__Consegna A__: Nell'articolo sui calci di rigore riportato sotto, elenca tutte le persone nominate nella frase che comincia con «La risposta arriverà».

__Brano proposto__:
»»

Gabriele Romagnoli la Repubblica, 30/01/2005, 30 gennaio 2005
C’è molto più rigore che caso nell’estrema punizione, la Repubblica, domenica 30 gennaio 2005 La storia non si fa con i «se», ma se Arrigo Sacchi avesse portato con sé ai Mondiali del ’94 il professor Ronald Ranvaud, l’Italia li avrebbe (probabilmente) vinti
C’è molto più rigore che caso nell’estrema punizione, la Repubblica, domenica 30 gennaio 2005
La storia non si fa con i «se», ma se Arrigo Sacchi avesse portato con sé ai Mondiali del ’94 il professor Ronald Ranvaud, l’Italia li avrebbe (probabilmente) vinti. Adios al clichè «lotteria dei rigori». Come disse a Ranvaud un giovane centravanti brasileiro: «Certo, ci vuole fortuna, ma ho notato che più mi alleno e più sono fortunato». Questa è la storia di una quadriennale ricerca, in cui la scienza è stata portata a 11 metri da una porta per misurare sguardi e riflessi, un milione di esecuzioni sono state catalogate, un migliaio vagliate millisecondo per millisecondo, sono stati ascoltati tiratori, portieri e allenatori. Alla fine è, anche, l’esito (segnato) di un duello tra il caso e la logica, la demistificazione del fatalismo per cui «Ho tirato dove mi veniva», «Mi son buttato dove mi sentivo» e, quindi, «Era destino». una spiegazione, va da sé rigorosa, per (quasi) tutto. Esiste una fase oscura in ogni percorso e un punto di non ritorno per qualsiasi scelta, è possibile crescere, giungendo alla relativa perfezione. A questo punto, se il migliore dei tiratori possibili va contro il migliore dei portieri possibili, ossia una «forza irresistibile» incontra un «ostacolo insormontabile», chi vince? La risposta arriverà, ma non saltate alla conclusione, occorre prendere la rincorsa, insieme con Totti e Palermo, Mihajlovic e, inesorabilmente, Roberto Baggio.
In principio, la fisica.

««

__Consegna B__: Ricopia senza alcuna modifica tutte le righe delle voci che seguono, omettendo le immagini.

__Dati forniti__:

»»

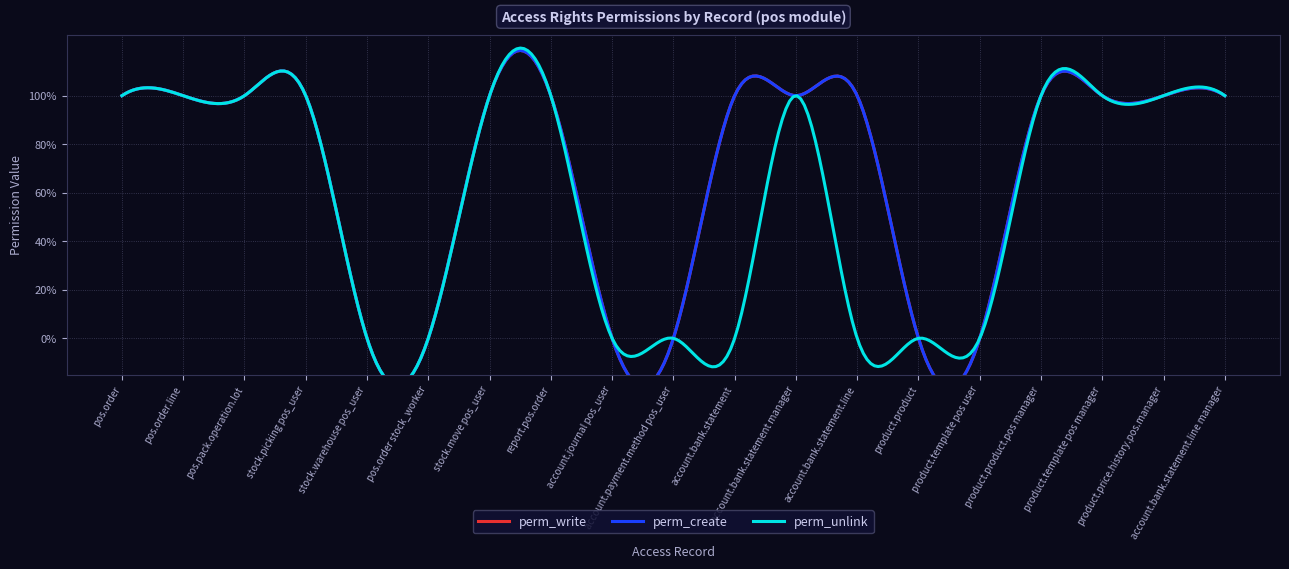

What is the value of the perm_create point at the 8th from the left?

1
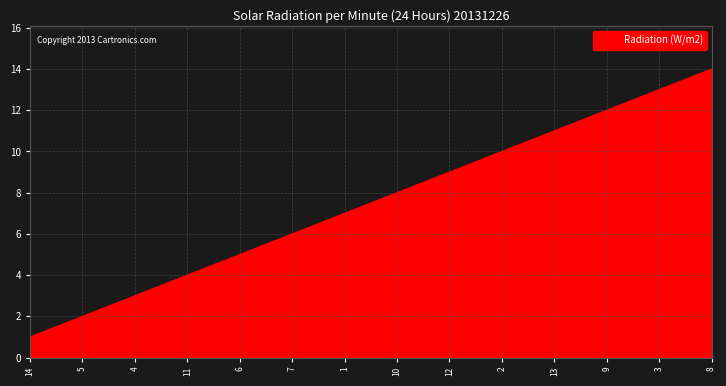

How many lines are shown in the chart?

1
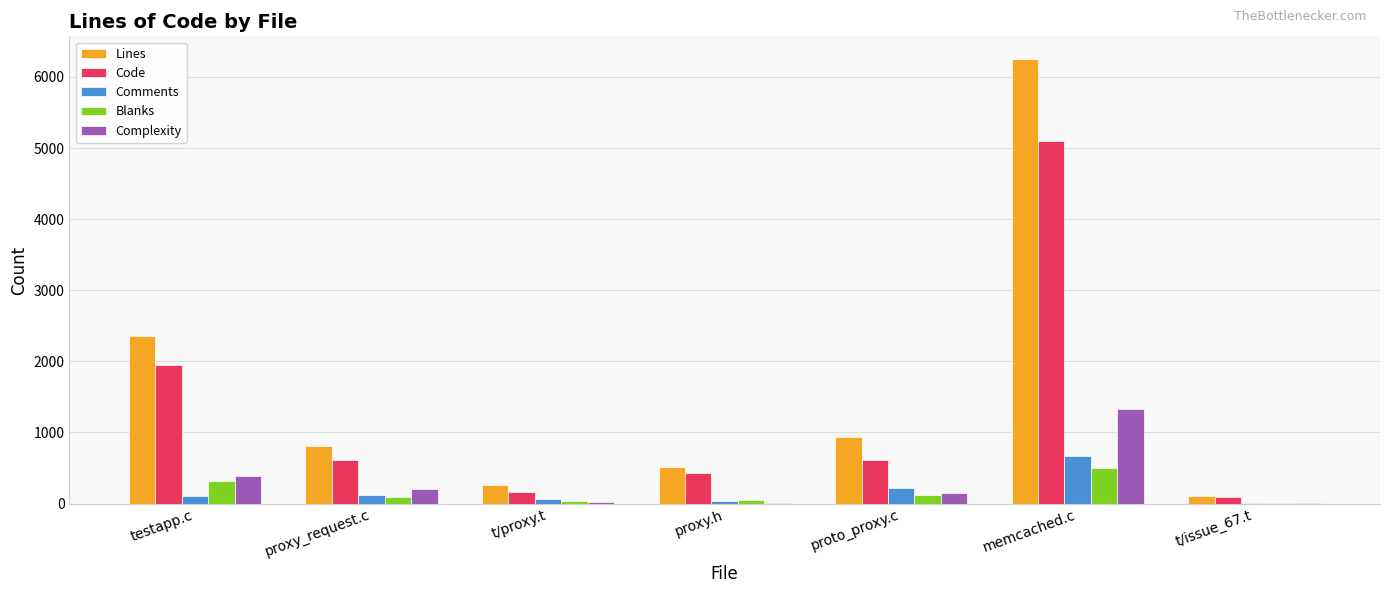

What is the total value across all series at memcached.c?

13842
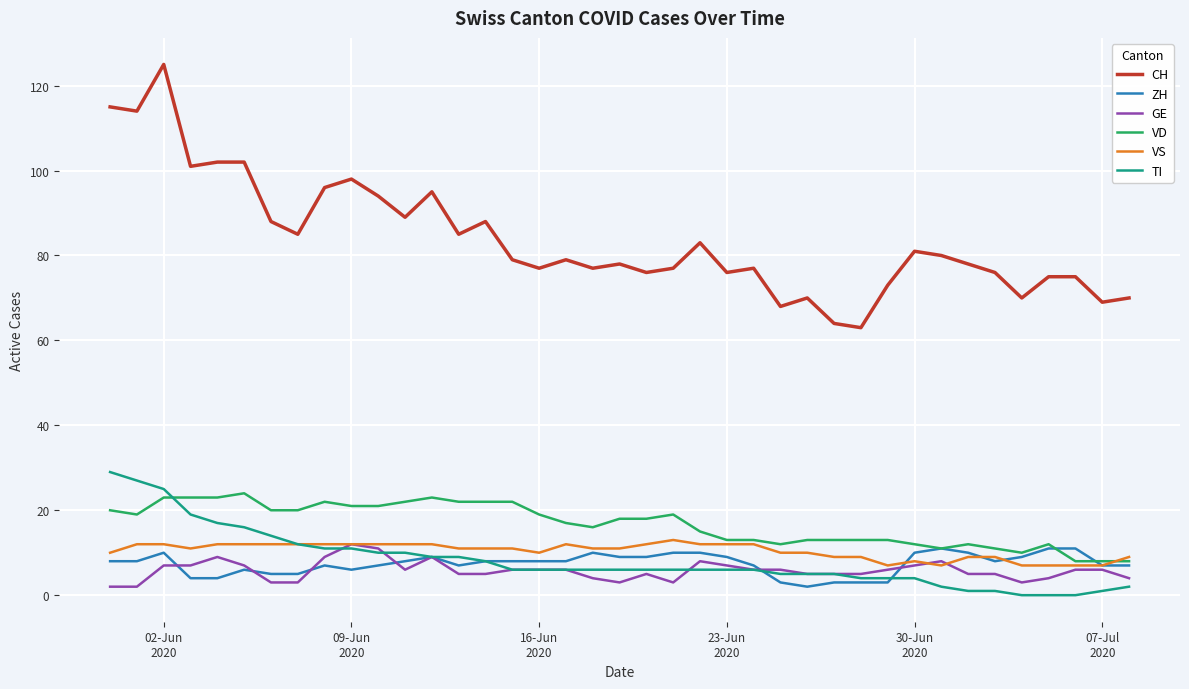

Reading left to right, what are all the values shown in this chart?

CH: 115	114	125	101	102	102	88	85	96	98	94	89	95	85	88	79	77	79	77	78	76	77	83	76	77	68	70	64	63	73	81	80	78	76	70	75	75	69	70
ZH: 8	8	10	4	4	6	5	5	7	6	7	8	9	7	8	8	8	8	10	9	9	10	10	9	7	3	2	3	3	3	10	11	10	8	9	11	11	7	7
GE: 2	2	7	7	9	7	3	3	9	12	11	6	9	5	5	6	6	6	4	3	5	3	8	7	6	6	5	5	5	6	7	8	5	5	3	4	6	6	4
VD: 20	19	23	23	23	24	20	20	22	21	21	22	23	22	22	22	19	17	16	18	18	19	15	13	13	12	13	13	13	13	12	11	12	11	10	12	8	8	8
VS: 10	12	12	11	12	12	12	12	12	12	12	12	12	11	11	11	10	12	11	11	12	13	12	12	12	10	10	9	9	7	8	7	9	9	7	7	7	7	9
TI: 29	27	25	19	17	16	14	12	11	11	10	10	9	9	8	6	6	6	6	6	6	6	6	6	6	5	5	5	4	4	4	2	1	1	0	0	0	1	2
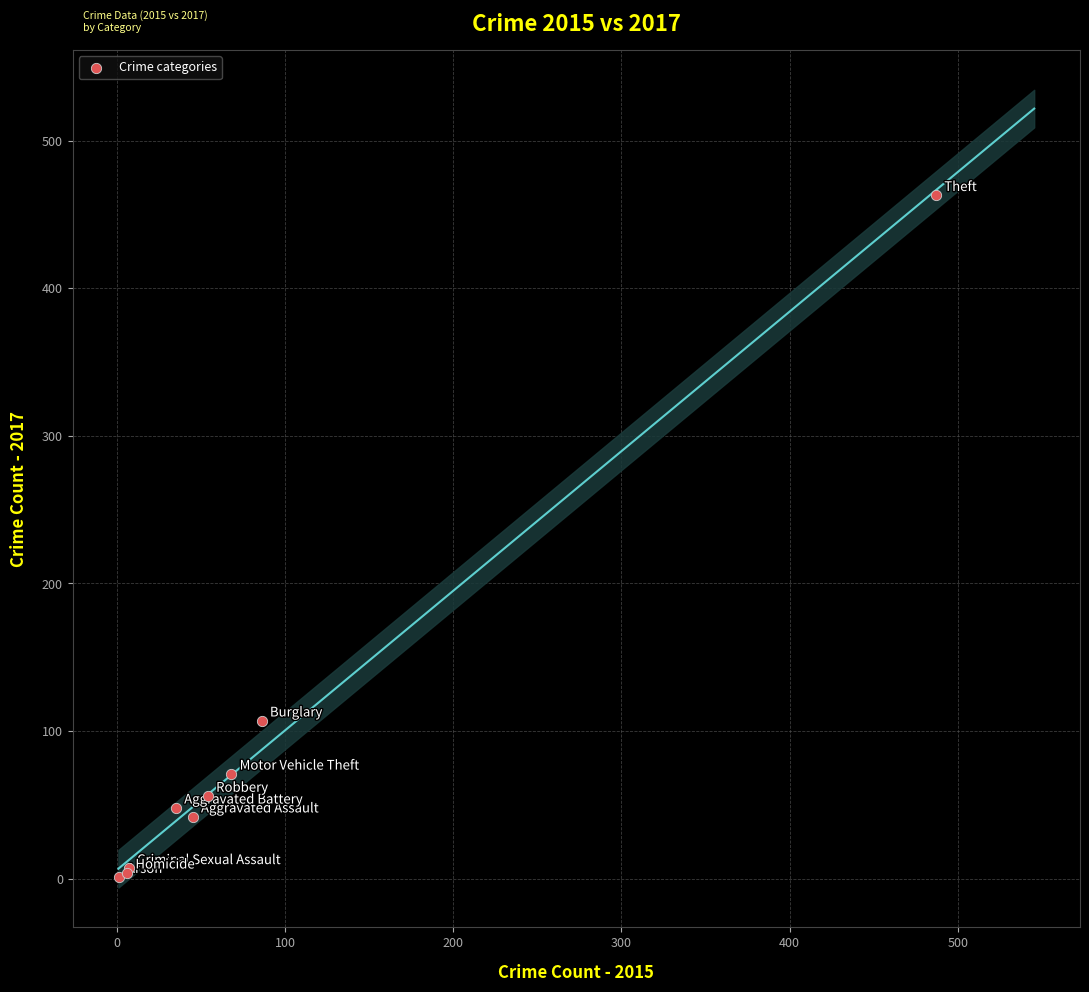

What Y value in the scatter plot is closest to 232?

107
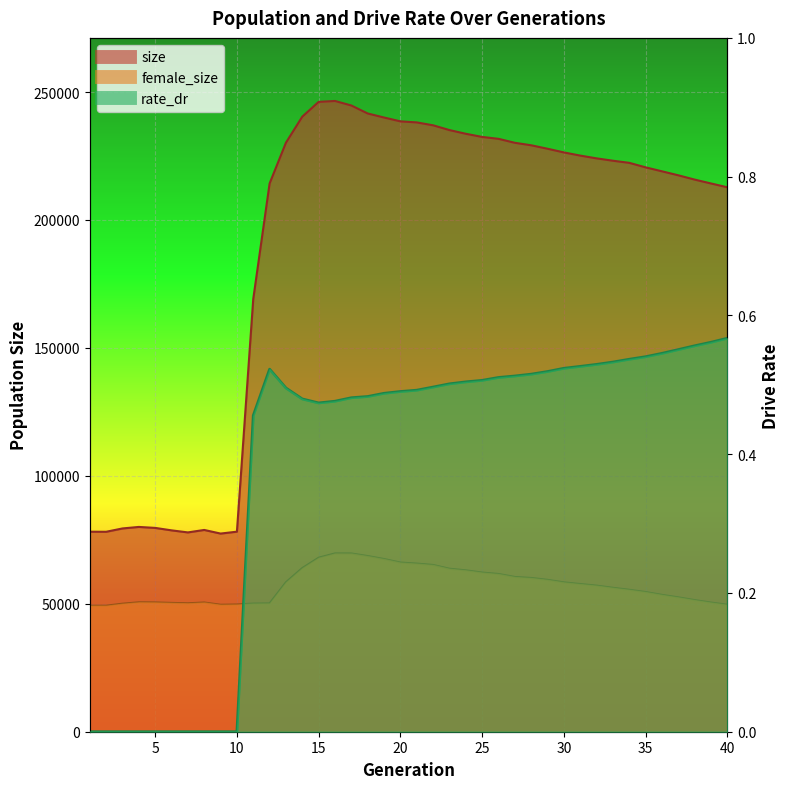

In female_size, how many points are lower than both neighbors (excluding endpoints)?

2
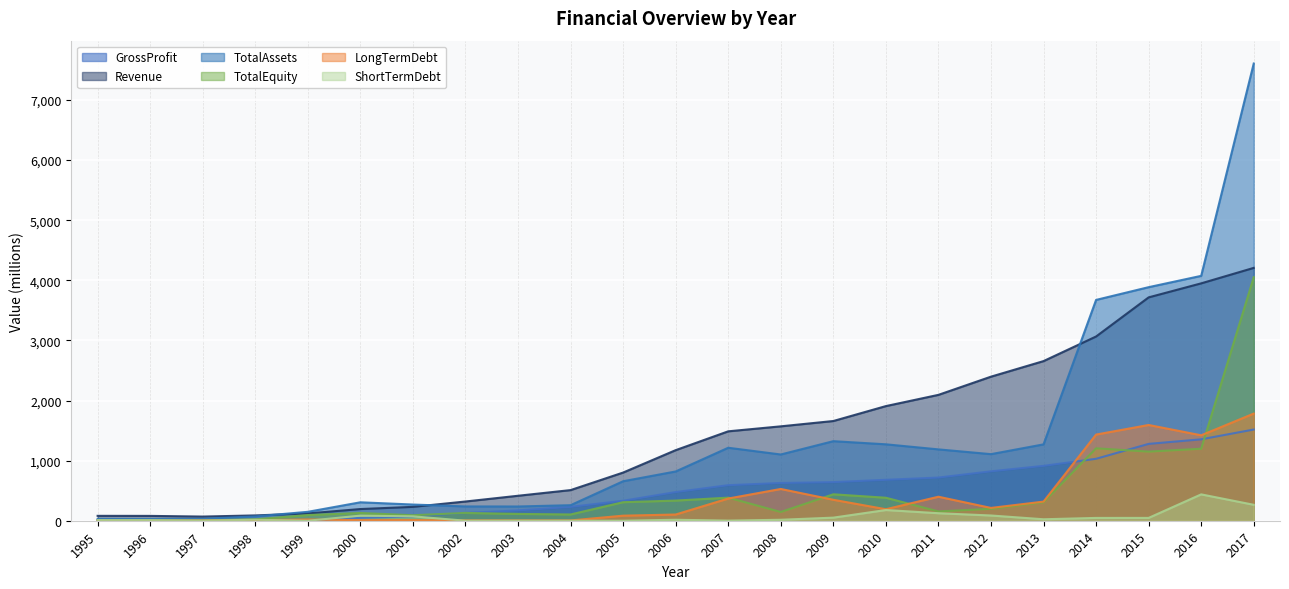

True or false: Revenue and TotalEquity cross at least once.

False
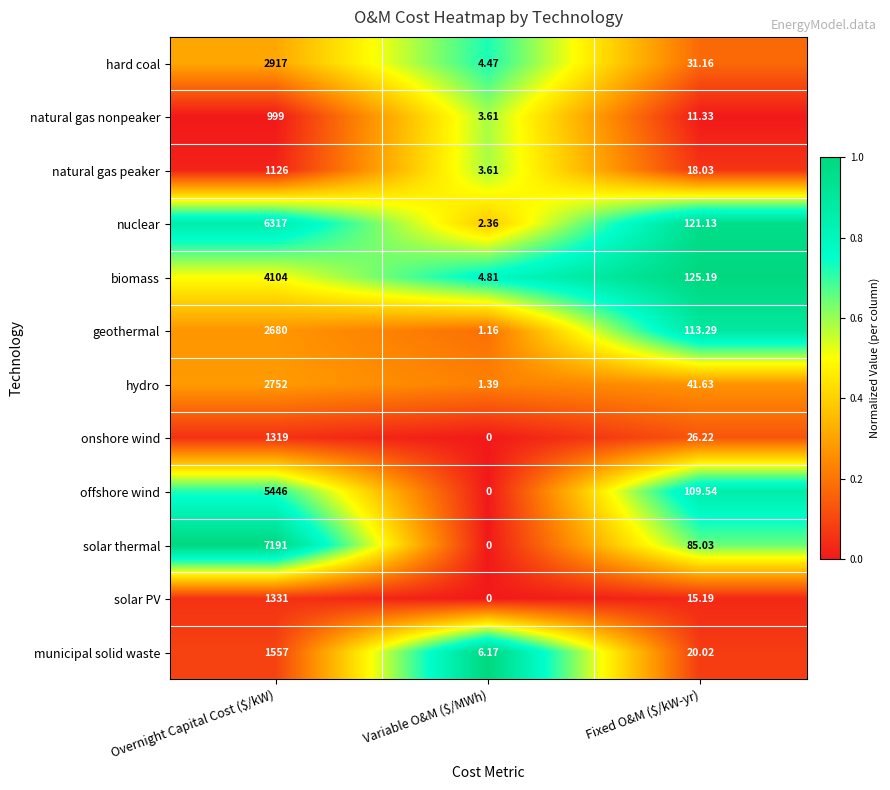

List the series in order of their peak value, lowest first.

natural gas nonpeaker, natural gas peaker, onshore wind, solar PV, municipal solid waste, geothermal, hydro, hard coal, biomass, offshore wind, nuclear, solar thermal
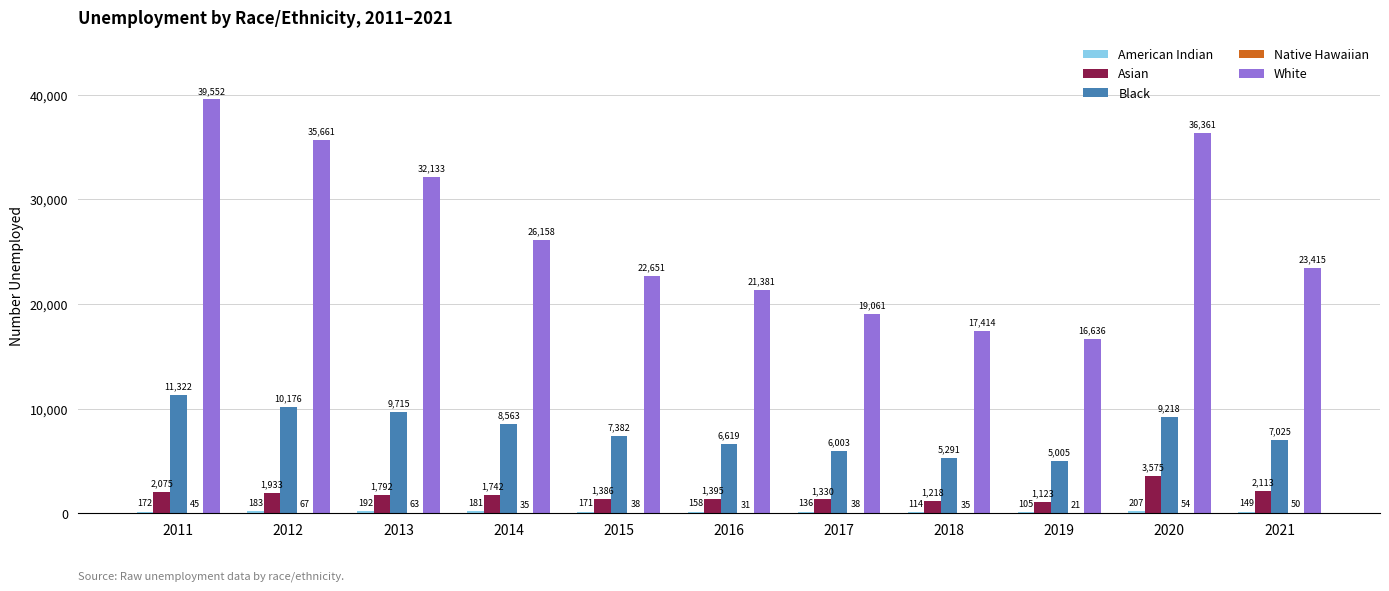

At which label does Asian reach its peak?

2020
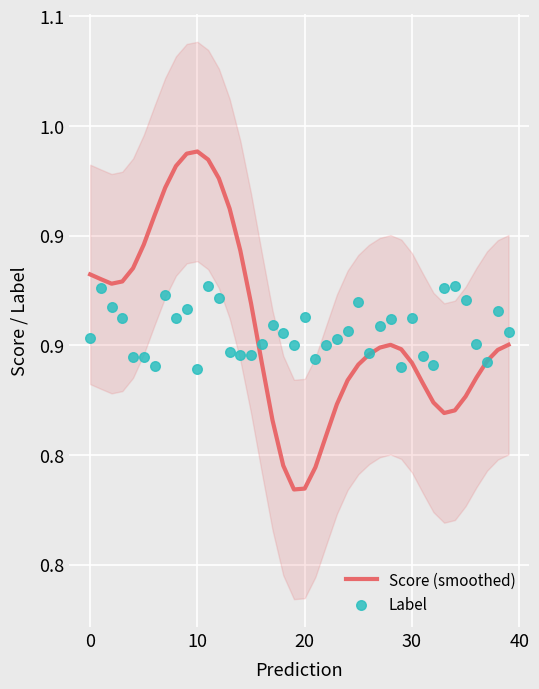

Which series reaches the minimum Y coordinate?

Score (smoothed)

««

__Risposta A__: Totti, Palermo, Mihajlovic, Roberto Baggio

__Risposta B__:
What is the value of the perm_create point at the 8th from the left?

1

How many lines are shown in the chart?

1

What is the total value across all series at memcached.c?

13842

Reading left to right, what are all the values shown in this chart?

CH: 115	114	125	101	102	102	88	85	96	98	94	89	95	85	88	79	77	79	77	78	76	77	83	76	77	68	70	64	63	73	81	80	78	76	70	75	75	69	70
ZH: 8	8	10	4	4	6	5	5	7	6	7	8	9	7	8	8	8	8	10	9	9	10	10	9	7	3	2	3	3	3	10	11	10	8	9	11	11	7	7
GE: 2	2	7	7	9	7	3	3	9	12	11	6	9	5	5	6	6	6	4	3	5	3	8	7	6	6	5	5	5	6	7	8	5	5	3	4	6	6	4
VD: 20	19	23	23	23	24	20	20	22	21	21	22	23	22	22	22	19	17	16	18	18	19	15	13	13	12	13	13	13	13	12	11	12	11	10	12	8	8	8
VS: 10	12	12	11	12	12	12	12	12	12	12	12	12	11	11	11	10	12	11	11	12	13	12	12	12	10	10	9	9	7	8	7	9	9	7	7	7	7	9
TI: 29	27	25	19	17	16	14	12	11	11	10	10	9	9	8	6	6	6	6	6	6	6	6	6	6	5	5	5	4	4	4	2	1	1	0	0	0	1	2

What Y value in the scatter plot is closest to 232?

107

In female_size, how many points are lower than both neighbors (excluding endpoints)?

2

True or false: Revenue and TotalEquity cross at least once.

False

List the series in order of their peak value, lowest first.

natural gas nonpeaker, natural gas peaker, onshore wind, solar PV, municipal solid waste, geothermal, hydro, hard coal, biomass, offshore wind, nuclear, solar thermal

At which label does Asian reach its peak?

2020

Which series reaches the minimum Y coordinate?

Score (smoothed)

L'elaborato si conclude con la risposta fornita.